The rudder cable is installed and I simply covered it with newspaper.
I wrapped plastic around the remainder of the fuselage.
Here is the result after priming.
Next it was time to ensure I mixed the paint correctly. I added a flattening agent to reduce glare and shine. My first try was 6 parts paint to 1 part hardener 1 part activator to 2 parts flattening agent. 6:1:1:2 or 8:2 (mix:flattener). That was too shiny. I doubled the amount of flattener. 8:4. This was too dull. I split the difference and found just the result I was looking for. 6:1:1:3 or 8:3.

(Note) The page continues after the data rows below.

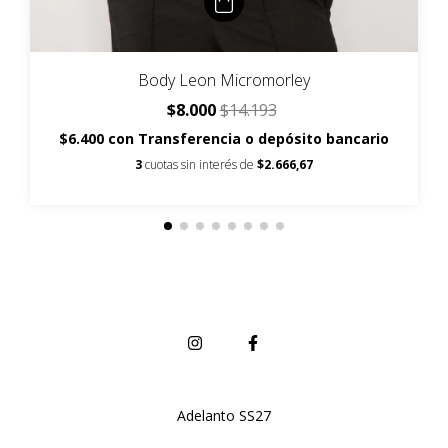
Body Leon Micromorley
$8.000
$14.193
$6.400
con
Transferencia o depósito bancario
3
cuotas sin interés de
$2.666,67
Adelanto SS27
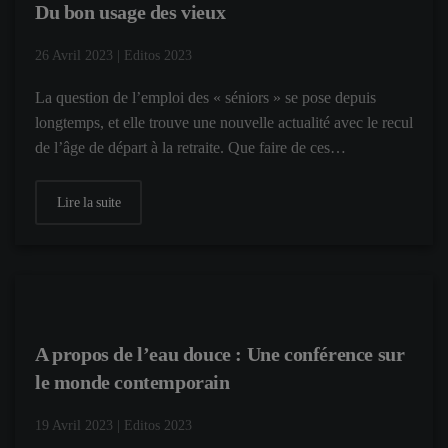
Du bon usage des vieux
26 Avril 2023
|
Editos 2023
La question de l’emploi des « séniors » se pose depuis
longtemps, et elle trouve une nouvelle actualité avec le recul
de l’âge de départ à la retraite. Que faire de ces…
Lire la suite
A propos de l’eau douce : Une conférence sur
le monde contemporain
19 Avril 2023
|
Editos 2023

There are a few spots that could use a bit more paint. However, I’m not sure it’s worth the time. They are all in very difficult to see locations.
Here is the firewall.
The next two photos make it look like serious orange peel. In reality it looks uniform and slightly textured. However, this did come out as the most textured portion of the paint. I am likely going to sand it slightly with 400 grit sandpaper and reapply the paint. When I first saw the plane after the paint dried for a couple of days I was very happy. However, when I got home and looked at these photos I became dismayed. I shared the photos with a couple folks and they agreed they didn’t like what they saw. I asked my buddy Mike to come take a look. Immediately as I walked in the paint booth, I thought “wow that looks way better than it does in the photos,” and he agreed.
So in the next sessions I should be repainting the back turtleback, and then painting the remaining interior parts.